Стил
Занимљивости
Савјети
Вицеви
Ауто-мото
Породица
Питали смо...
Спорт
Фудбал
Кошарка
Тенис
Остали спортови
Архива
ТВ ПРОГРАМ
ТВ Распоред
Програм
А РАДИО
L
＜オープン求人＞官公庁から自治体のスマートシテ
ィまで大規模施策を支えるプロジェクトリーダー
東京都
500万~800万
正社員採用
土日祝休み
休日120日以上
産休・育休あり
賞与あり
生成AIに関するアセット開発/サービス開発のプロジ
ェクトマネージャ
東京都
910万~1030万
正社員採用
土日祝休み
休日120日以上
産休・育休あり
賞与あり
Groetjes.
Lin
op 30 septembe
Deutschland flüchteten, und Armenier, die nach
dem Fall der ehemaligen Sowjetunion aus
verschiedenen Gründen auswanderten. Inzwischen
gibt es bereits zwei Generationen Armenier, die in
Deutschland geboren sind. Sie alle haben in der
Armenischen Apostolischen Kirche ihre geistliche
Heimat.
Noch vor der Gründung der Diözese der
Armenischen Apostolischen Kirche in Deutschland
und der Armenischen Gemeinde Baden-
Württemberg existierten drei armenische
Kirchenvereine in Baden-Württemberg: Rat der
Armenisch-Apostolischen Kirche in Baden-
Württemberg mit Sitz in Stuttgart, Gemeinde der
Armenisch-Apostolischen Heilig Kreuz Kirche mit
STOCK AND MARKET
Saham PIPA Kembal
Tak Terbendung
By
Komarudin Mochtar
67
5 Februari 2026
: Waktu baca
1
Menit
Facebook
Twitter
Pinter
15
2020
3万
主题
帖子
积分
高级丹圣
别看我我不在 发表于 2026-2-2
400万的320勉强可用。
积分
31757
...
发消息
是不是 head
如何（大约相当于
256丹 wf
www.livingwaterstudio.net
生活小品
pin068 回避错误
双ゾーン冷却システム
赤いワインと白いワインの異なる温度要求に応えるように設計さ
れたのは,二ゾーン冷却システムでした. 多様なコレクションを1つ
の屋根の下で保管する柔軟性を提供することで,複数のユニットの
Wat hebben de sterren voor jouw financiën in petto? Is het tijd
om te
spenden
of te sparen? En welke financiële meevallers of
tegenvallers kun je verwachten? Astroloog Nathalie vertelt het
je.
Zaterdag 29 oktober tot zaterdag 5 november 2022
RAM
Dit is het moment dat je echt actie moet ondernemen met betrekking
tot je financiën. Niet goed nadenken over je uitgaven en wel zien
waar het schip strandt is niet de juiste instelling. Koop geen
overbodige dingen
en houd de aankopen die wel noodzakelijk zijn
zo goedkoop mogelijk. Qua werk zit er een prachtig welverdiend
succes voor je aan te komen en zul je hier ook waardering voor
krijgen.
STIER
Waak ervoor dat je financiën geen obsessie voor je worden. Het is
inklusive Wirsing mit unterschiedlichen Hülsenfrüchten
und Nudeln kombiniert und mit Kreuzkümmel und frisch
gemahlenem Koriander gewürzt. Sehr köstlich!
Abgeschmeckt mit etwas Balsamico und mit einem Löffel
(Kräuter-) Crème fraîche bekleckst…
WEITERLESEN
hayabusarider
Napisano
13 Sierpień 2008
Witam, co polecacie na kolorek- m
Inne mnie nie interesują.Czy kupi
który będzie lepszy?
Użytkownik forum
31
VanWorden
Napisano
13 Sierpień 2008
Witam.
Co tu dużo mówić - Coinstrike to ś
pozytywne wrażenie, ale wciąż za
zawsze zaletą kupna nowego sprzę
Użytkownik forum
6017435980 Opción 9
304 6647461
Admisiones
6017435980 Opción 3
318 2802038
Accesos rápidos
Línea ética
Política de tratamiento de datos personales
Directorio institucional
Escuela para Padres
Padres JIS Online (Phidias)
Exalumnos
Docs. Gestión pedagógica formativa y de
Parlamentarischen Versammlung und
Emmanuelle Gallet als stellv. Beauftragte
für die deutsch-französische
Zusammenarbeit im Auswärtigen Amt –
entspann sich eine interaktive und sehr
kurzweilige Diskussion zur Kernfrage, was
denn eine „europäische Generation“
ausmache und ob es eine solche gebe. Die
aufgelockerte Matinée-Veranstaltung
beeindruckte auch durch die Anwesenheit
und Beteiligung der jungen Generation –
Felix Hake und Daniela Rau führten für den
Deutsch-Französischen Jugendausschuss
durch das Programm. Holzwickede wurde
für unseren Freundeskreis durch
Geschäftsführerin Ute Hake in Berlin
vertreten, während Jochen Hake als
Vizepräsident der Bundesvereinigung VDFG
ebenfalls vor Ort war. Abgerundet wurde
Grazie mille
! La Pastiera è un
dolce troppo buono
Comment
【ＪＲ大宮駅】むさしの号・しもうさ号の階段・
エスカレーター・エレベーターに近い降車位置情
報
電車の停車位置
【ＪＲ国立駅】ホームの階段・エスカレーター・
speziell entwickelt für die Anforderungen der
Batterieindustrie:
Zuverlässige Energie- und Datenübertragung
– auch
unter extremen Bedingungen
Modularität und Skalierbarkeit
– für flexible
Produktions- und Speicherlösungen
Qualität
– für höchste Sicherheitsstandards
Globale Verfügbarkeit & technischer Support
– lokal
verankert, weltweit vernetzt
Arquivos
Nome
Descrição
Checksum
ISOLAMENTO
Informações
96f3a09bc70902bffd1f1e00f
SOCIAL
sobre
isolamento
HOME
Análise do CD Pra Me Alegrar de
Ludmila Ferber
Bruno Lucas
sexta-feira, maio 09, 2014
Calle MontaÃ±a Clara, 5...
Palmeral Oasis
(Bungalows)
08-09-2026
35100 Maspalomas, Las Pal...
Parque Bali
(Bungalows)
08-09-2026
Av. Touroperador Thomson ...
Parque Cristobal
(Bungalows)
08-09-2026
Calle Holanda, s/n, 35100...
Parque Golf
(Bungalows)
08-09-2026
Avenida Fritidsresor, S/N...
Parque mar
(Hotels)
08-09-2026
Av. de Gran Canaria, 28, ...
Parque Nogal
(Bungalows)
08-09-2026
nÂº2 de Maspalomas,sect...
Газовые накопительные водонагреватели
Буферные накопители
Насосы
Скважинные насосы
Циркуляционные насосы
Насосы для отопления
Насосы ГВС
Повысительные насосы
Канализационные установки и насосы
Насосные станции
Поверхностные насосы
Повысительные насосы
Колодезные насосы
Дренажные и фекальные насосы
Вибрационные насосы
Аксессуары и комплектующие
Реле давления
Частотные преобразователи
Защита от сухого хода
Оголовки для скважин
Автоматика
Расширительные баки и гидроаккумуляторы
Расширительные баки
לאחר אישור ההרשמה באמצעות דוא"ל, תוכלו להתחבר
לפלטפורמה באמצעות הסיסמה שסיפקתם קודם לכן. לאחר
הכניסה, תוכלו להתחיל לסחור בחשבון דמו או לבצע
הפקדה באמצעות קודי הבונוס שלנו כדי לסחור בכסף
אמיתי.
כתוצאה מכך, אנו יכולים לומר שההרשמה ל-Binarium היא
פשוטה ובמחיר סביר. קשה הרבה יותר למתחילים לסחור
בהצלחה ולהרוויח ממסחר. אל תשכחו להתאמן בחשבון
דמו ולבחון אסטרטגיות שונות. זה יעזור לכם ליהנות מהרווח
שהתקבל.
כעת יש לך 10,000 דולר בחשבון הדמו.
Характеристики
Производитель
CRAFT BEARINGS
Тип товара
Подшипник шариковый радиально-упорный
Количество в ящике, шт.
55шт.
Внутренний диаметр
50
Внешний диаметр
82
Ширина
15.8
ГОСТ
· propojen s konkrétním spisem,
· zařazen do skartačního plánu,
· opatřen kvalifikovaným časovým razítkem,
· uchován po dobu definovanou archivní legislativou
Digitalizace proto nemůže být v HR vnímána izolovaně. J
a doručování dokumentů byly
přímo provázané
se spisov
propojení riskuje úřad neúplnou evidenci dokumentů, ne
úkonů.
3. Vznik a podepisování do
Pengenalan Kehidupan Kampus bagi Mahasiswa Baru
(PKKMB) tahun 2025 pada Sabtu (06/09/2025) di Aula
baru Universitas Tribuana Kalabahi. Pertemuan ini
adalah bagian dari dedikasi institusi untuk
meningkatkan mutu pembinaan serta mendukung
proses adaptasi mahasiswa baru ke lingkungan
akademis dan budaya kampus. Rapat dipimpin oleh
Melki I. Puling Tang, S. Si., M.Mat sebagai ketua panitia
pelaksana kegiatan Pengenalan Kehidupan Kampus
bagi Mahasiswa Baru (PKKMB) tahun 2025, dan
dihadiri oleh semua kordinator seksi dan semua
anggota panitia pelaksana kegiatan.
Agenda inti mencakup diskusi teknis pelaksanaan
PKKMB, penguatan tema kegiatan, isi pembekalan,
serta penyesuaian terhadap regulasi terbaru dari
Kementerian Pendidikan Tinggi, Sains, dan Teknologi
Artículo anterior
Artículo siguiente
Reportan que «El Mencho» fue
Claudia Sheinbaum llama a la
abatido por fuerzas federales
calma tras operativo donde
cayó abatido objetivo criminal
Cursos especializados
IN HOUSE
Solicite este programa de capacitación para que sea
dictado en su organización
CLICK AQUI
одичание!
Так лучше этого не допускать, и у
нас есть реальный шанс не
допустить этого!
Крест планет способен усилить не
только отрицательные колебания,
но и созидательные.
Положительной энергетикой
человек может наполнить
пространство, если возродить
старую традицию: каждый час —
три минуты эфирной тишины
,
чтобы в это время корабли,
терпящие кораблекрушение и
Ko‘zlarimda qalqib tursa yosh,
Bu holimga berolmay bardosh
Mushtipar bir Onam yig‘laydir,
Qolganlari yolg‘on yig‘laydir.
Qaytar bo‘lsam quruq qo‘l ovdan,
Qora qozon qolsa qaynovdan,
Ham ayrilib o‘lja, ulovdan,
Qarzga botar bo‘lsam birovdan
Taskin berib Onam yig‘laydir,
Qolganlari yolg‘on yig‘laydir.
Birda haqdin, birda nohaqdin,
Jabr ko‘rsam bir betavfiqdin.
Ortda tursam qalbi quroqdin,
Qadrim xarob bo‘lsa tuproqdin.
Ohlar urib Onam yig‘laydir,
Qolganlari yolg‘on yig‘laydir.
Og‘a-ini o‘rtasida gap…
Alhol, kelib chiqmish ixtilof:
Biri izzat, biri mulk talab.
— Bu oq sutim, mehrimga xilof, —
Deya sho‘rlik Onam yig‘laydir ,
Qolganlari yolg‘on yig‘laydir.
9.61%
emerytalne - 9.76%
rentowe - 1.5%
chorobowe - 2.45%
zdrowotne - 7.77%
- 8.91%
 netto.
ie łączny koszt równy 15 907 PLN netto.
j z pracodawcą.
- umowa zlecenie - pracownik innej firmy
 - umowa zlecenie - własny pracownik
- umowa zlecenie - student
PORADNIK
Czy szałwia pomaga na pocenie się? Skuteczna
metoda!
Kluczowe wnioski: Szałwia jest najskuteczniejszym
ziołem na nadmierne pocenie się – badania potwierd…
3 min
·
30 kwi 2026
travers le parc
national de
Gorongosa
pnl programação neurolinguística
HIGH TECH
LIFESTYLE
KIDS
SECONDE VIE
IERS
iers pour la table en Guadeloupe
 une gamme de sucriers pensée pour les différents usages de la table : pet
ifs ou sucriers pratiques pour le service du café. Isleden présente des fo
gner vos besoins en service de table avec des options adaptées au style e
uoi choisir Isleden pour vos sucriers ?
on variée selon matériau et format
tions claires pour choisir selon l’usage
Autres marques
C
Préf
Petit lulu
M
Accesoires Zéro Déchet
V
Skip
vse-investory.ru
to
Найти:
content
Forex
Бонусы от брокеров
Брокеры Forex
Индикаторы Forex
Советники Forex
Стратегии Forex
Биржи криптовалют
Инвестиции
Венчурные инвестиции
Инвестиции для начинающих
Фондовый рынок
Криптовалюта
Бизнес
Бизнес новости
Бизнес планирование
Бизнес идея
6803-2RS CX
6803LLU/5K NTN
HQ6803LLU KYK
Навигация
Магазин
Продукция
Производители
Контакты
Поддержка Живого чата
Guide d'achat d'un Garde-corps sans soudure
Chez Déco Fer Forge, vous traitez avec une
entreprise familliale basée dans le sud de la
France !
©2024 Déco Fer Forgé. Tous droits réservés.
● ● ● ●
To-do item: Filter the entries down to the lines containing "table". Copy each of those lines.

Result below:
iers pour la table en Guadeloupe
 une gamme de sucriers pensée pour les différents usages de la table : pet
gner vos besoins en service de table avec des options adaptées au style e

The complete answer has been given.